What hops—like a disease-bearing flea, perhaps—into my mind is a seemingly obvious question: If the mishandling of mortgage-backed investments was a principle cause of the recent years of recession and financial dislocation, how could it be that we are diving back into those investments? In fact, in what way are we diving back into them and who’s doing the diving?

It gets even more intriguing. The Times cited Greg Lippman, who made money in the past as the mortgage market rose in a frenzy of investment-creation and trading, and then again a few years later as the mortgage-backed investment lost incredible amounts of money—in effect, first making money by investing in favor of the real estate market’s near-term future, then by investing against it—is now making money by investing in the very mortgage-backed bonds that he had made investment bets against.

Not a very loyal investor, you might say, but that has been the way to make a fortune in recent years, often investing against your last investments. So, Mr. Lippman’s investment portfolio at his new firm, LibreMax, is now “heavy with subprime mortgage securities” (as Azam Ahmed writes in The Times).

Is this indicative of a world that has lost its rational footing, or does it tell us something about the recovery of the real estate market? Both, I suspect.

The investment in existing mortgage-backed bonds (there aren’t really many new ones being written at the moment, but there may be in the future), given that the purchase prices today are very low, can generate a better return than today’s Treasury securities even if rates don’t fall further. (We’re generally talking 2% to 5% yields, which are still difficult for me to get very exercised about.) Prices of existing mortgage-backed bonds, therefore, “have risen more than 15 percent in the first two months of 2012, after dropping by as much as 40 percent last year.”
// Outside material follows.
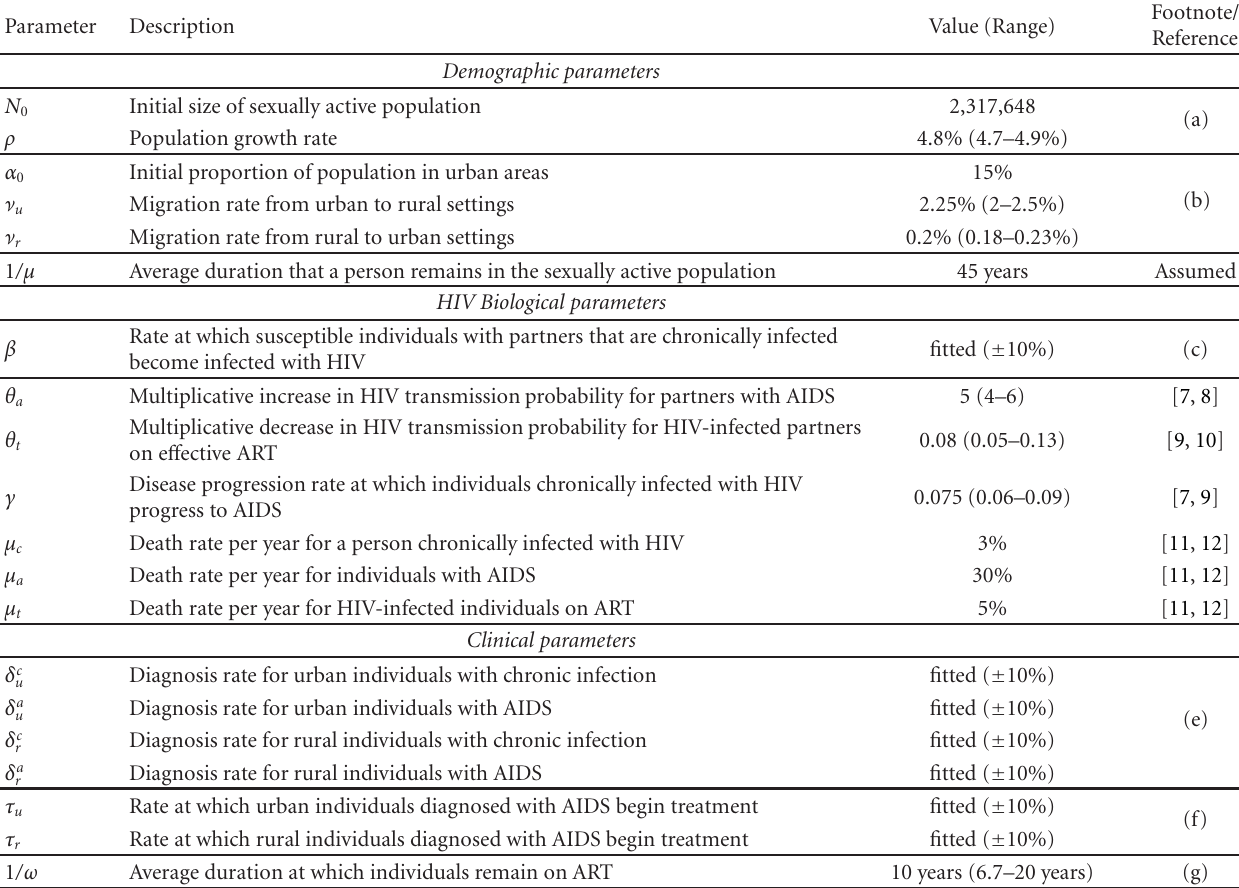
Table 1: Definitions and value ranges for input and fitting parameters used in our HIV transmission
And yes, the growing interest in mortgage-backed bonds does indeed reflect a growing confidence in the real estate recovery. But there is another side of this double-edged sword. As before, the value of these bonds is nearly impossible to fix until it has been established by a sale. We’re still dealing with a lot of guesswork, and that means the perceived risk level can quickly rise through the ceiling if, among other possibilities, troubles in Europe (whose banks still own a lot of mortgage-backed bonds) threaten to force banks to sell their holdings, ripping into the value of the bonds worldwide.

So what the investors in this market are suggesting by their actions is that the recovery in the real estate market is worth betting on. But they are also suggesting that the very investments that were instrumental in bringing on the recent recession and near-collapse of investment banks now represent a good bet.
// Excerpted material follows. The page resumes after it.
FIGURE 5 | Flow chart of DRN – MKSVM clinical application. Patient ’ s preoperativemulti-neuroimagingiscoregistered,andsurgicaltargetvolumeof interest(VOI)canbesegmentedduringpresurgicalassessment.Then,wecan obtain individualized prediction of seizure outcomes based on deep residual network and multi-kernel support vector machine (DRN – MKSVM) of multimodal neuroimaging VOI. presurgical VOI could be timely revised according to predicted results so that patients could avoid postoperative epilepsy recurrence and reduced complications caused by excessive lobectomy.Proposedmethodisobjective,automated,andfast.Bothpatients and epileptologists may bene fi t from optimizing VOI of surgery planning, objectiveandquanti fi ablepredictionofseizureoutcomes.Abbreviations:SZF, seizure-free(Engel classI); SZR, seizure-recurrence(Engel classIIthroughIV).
As Jeffrey Gundlach, a founder of DoubleLine Capital, said recently, “To believe that this time we are really out of the woods and the prices will not drop again is dangerous.” Indeed.

After calls for investigations of the largely unregulated mortgage-backed bonds, perhaps people like Michael Lewis, in his The Big Short, and Gretchen Morgenson, who has been writing about the mortgage fiasco in The Times for years, have been doing the most valuable investigating. All we seem to have are politically-embattled hearings and a strange effort to decide on appropriate fines for major banks, who will not acknowledge any wrongdoing.

In other words, perhaps the main message the return to mortgage-backed bonds has for us is that we’re moving on—for better or worse—without really taking advantage of a lengthy pit stop in which the markets and investment vehicles could have been studied and repaired somewhat, giving us a mortgage market that functions more safely and appropriately in accordance with the needs of those who take out the mortgages to purchase their homes.